We all remember the flash crash -- the May, 2010 freak out that sent the Dow Jones down 1,000 points for a few minutes before rebounding. It's what happens when computers are in charge of the market. And there's no sign of it letting up. Smaller flash crashes have occurred ever since.
How do we prevent more of these crashes? One solution is: more humans processing trades.
I recently met up with trader Doreen Mogavero on the floor of the New York Stock Exchange. Here's what she had to say about computers and volatility (transcript follows):
Doreen Mogavero: We may not be needed as often as people, because obviously on an average day where things sort of go in a routine manner, and there's no great news events, computers can match small orders pretty well. But when we're needed, we're needed much more than we ever were before, and that you've seen as in terms of the Flash Crash. When things really go awry, people like to speak to other people. When there's really a market news or market event, people really come to the floor, and that's when we see our business pick up here.
Morgan Housel: Do you think we've gone too far in the direction of electronic trading versus humans?

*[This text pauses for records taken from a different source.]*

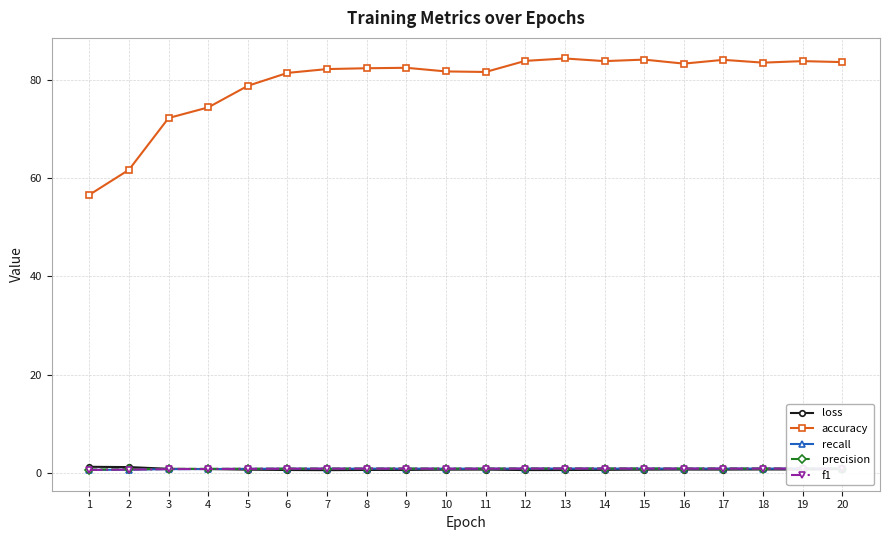

The value of accuracy at 6 is 81.5. True or false?

True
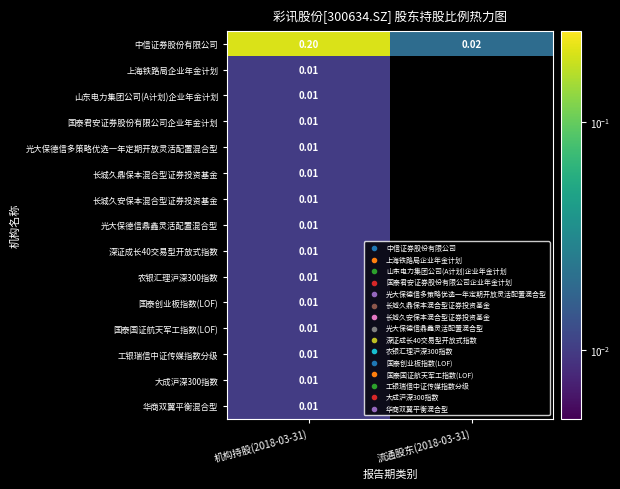

At how many categories does at least one series exceed 0?

2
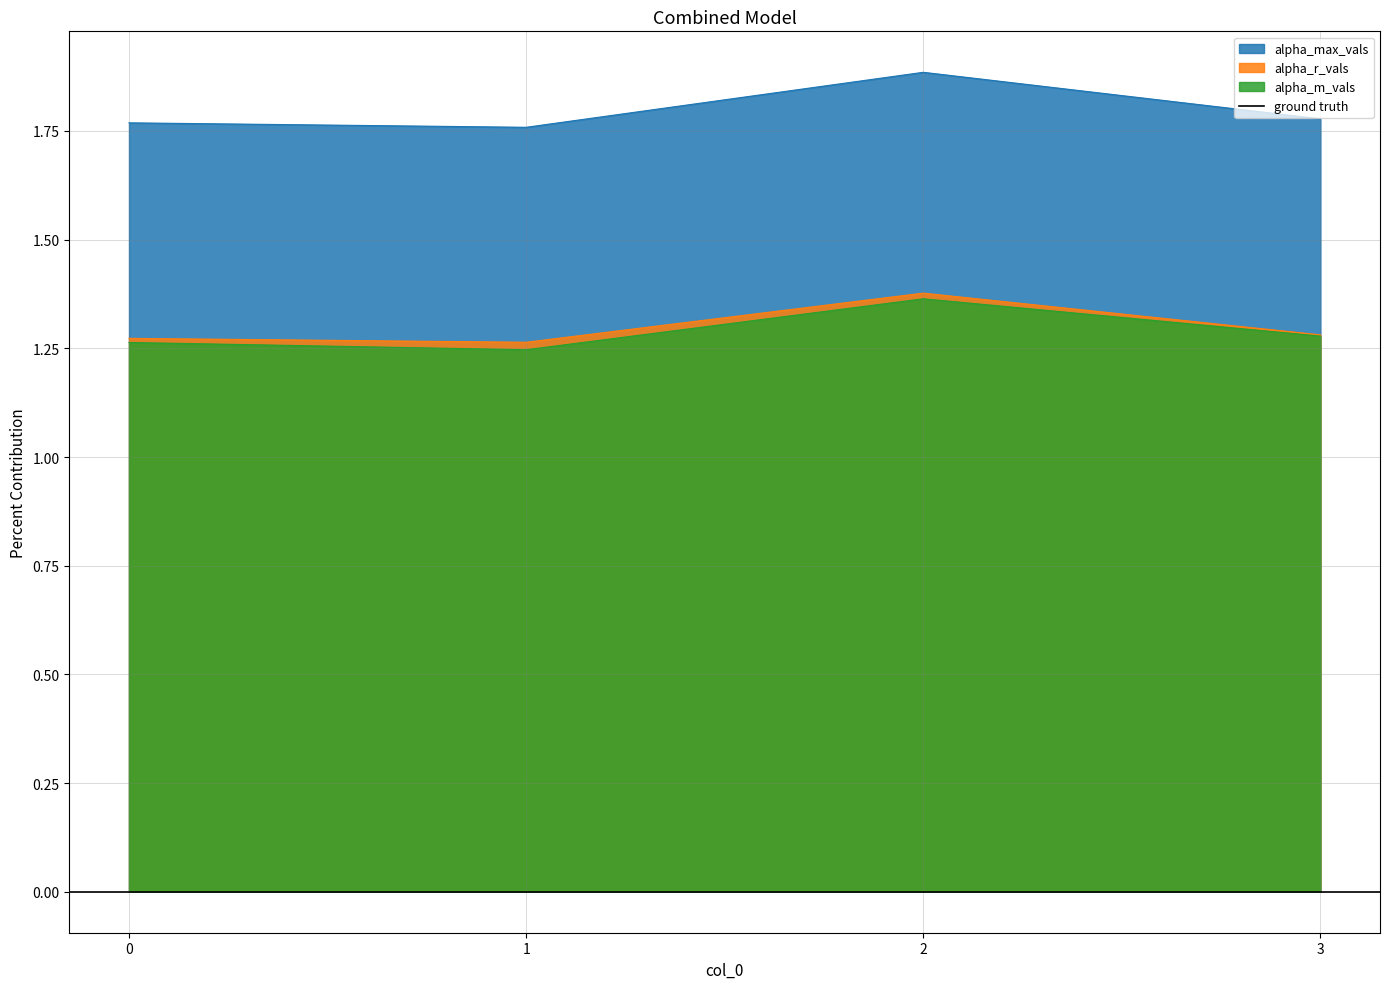

What is the value of the alpha_m_vals point at the 1st from the left?

1.3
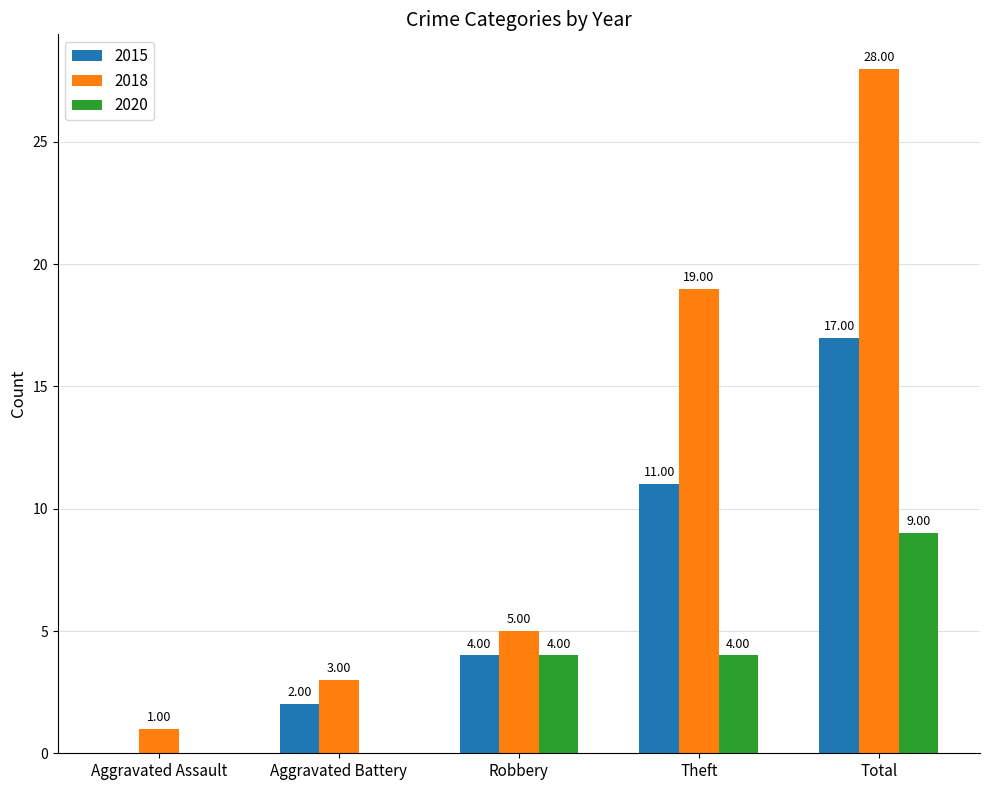

Which category has the highest value in the 2018 series?

Total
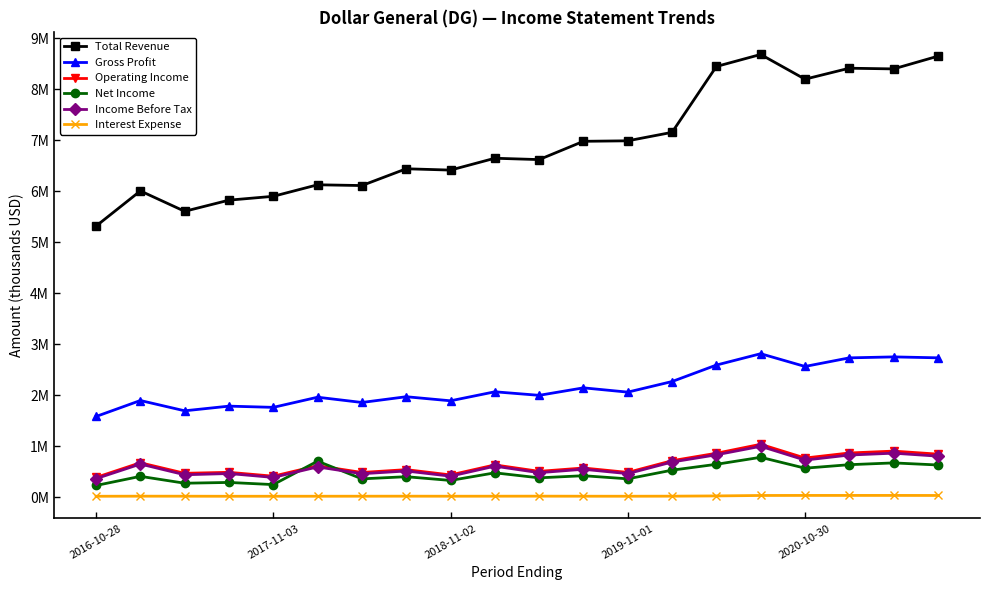

What are all the series names shown in the legend?

Total Revenue, Gross Profit, Operating Income, Net Income, Income Before Tax, Interest Expense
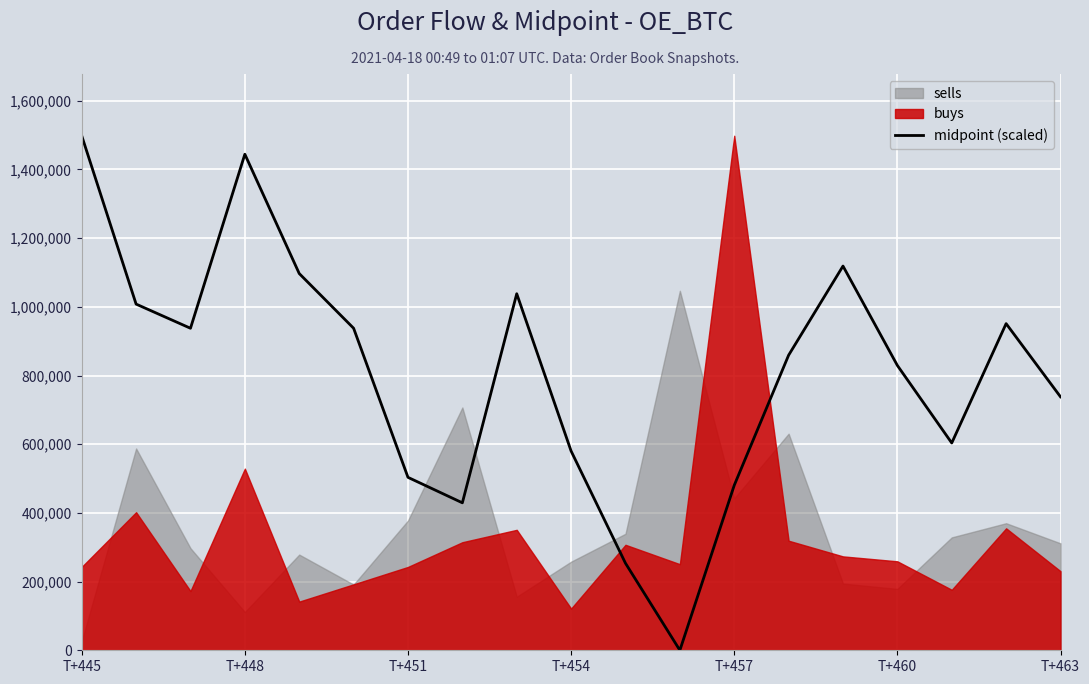

Which category has the highest value in the midpoint (scaled) series?

T+445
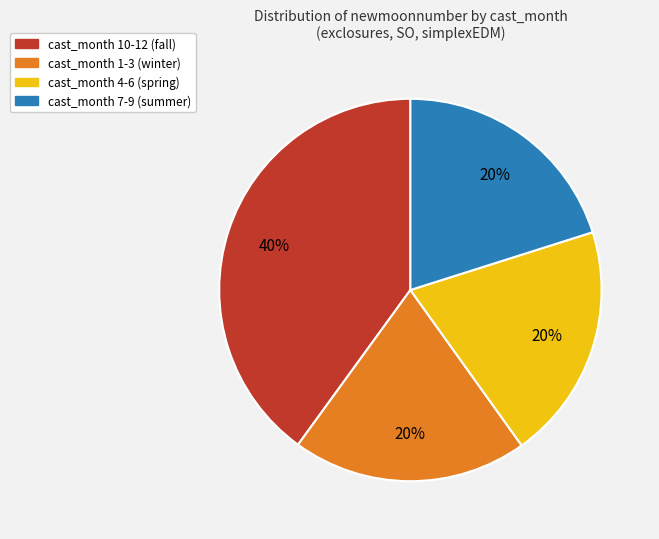

Does any single category account for the majority?

No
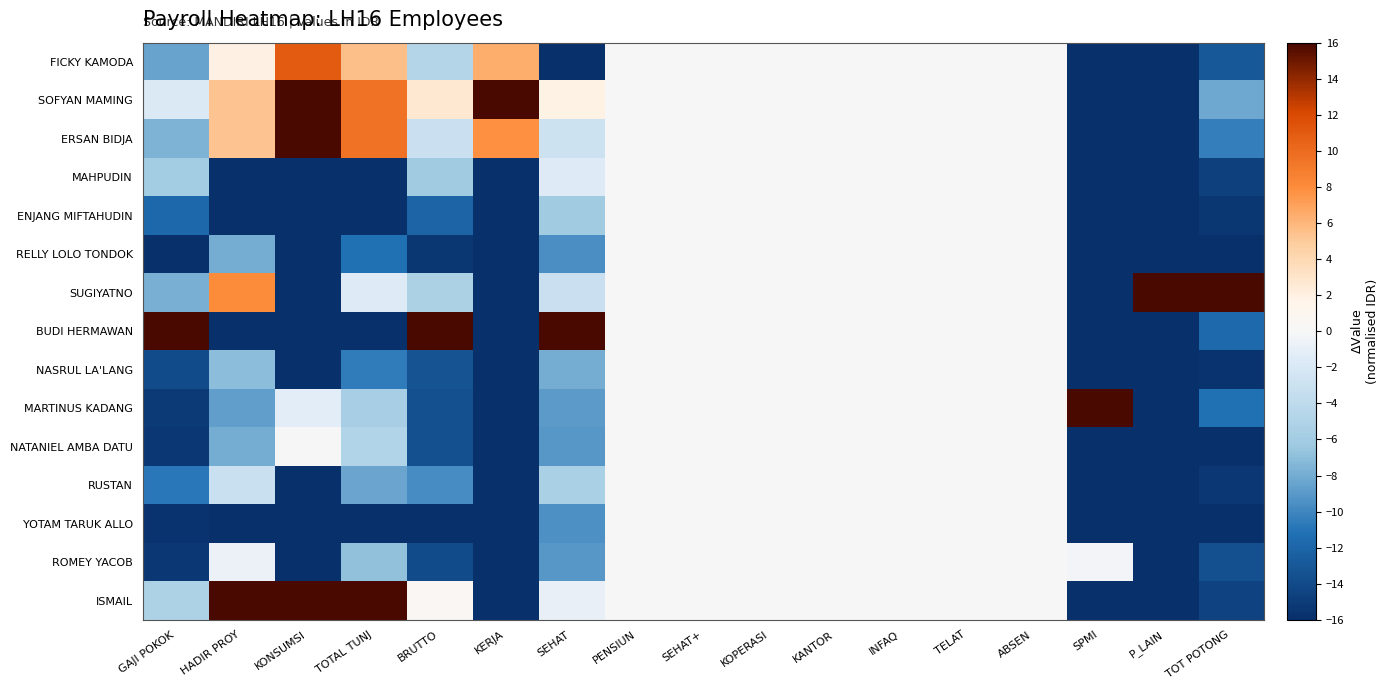

How many series are shown in this chart?

15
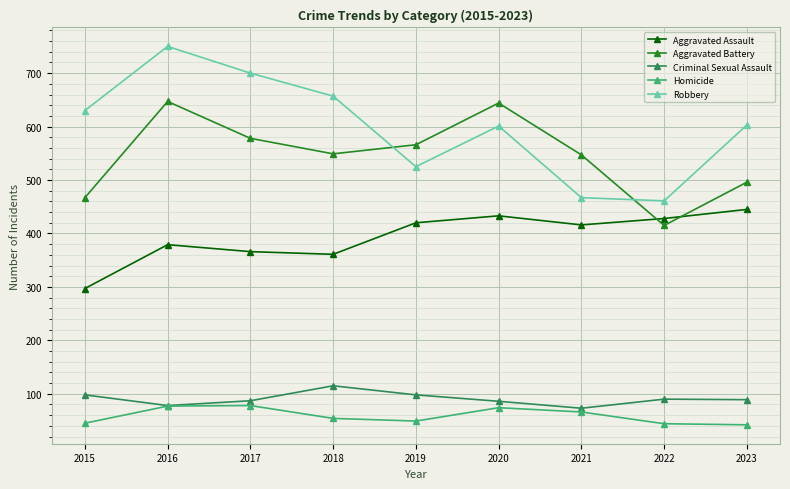

True or false: Aggravated Battery has a value of 415 at 2022.

True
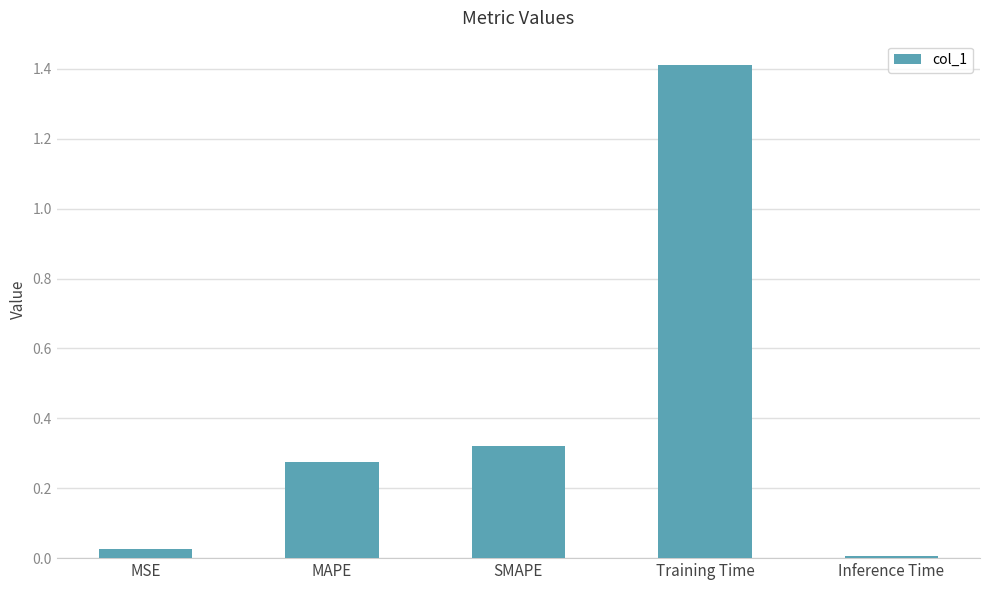

Count the number of categories in the chart.

5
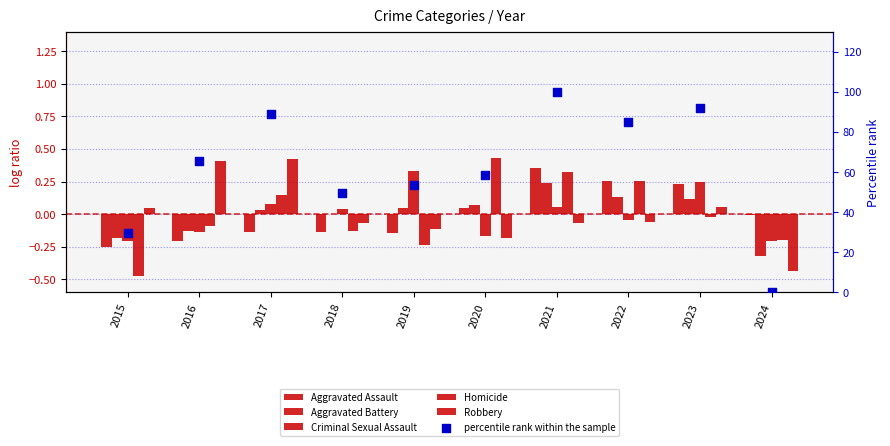

Which series reaches the maximum Y coordinate?

percentile rank within the sample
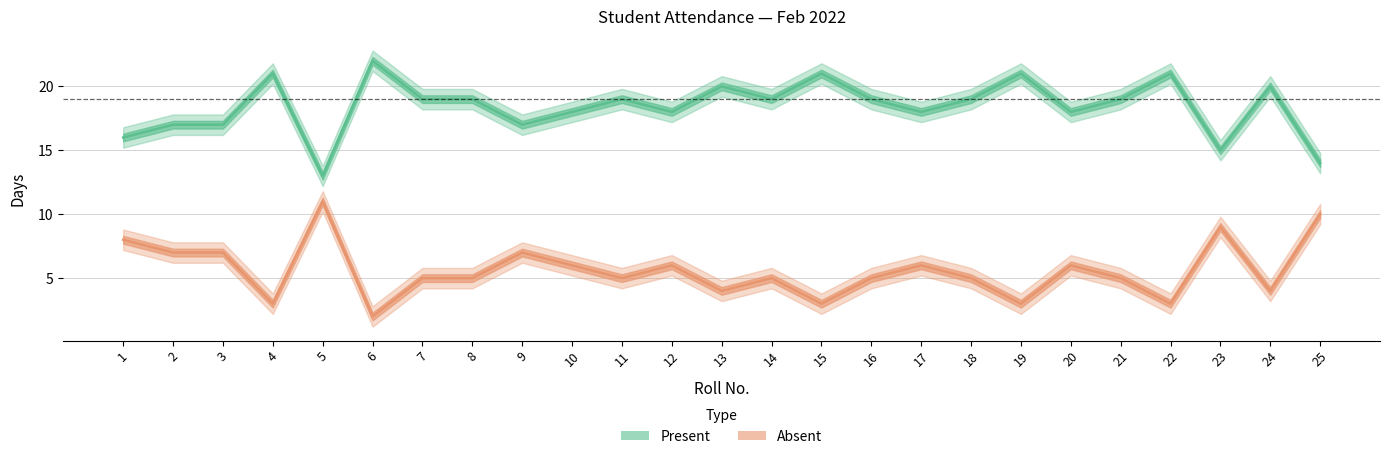

Does the chart have visible grid lines?

Yes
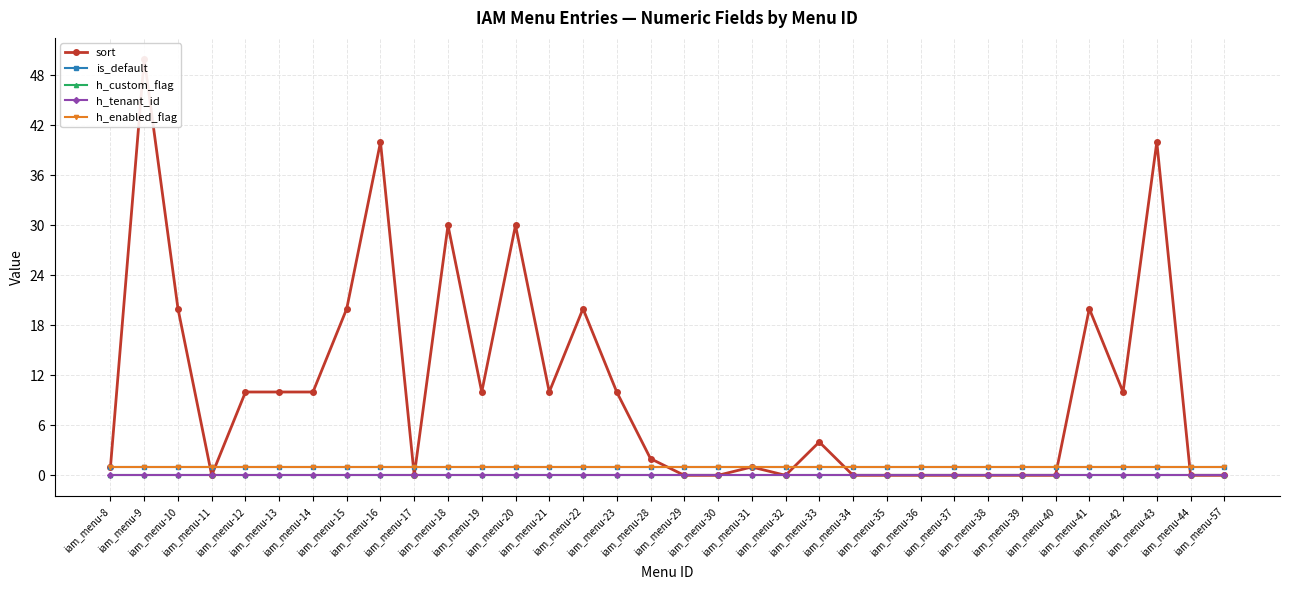

How many lines are shown in the chart?

5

Doreen Mogavero: I think people always go too far in one direction or another, whether it's in this business or any industry. I think there naturally will be sort of a swing of the pendulum, back to the center a little bit because I think you come to realize that one way of doing things is not great. What we offer here is a variety of different ways to get into the marketplace, a variety of different ways to trade, and hopefully there's someone here to meet your needs at all times, whether it's a cataclysmic disaster or some sort of a market news event, there's someone here that you can talk to.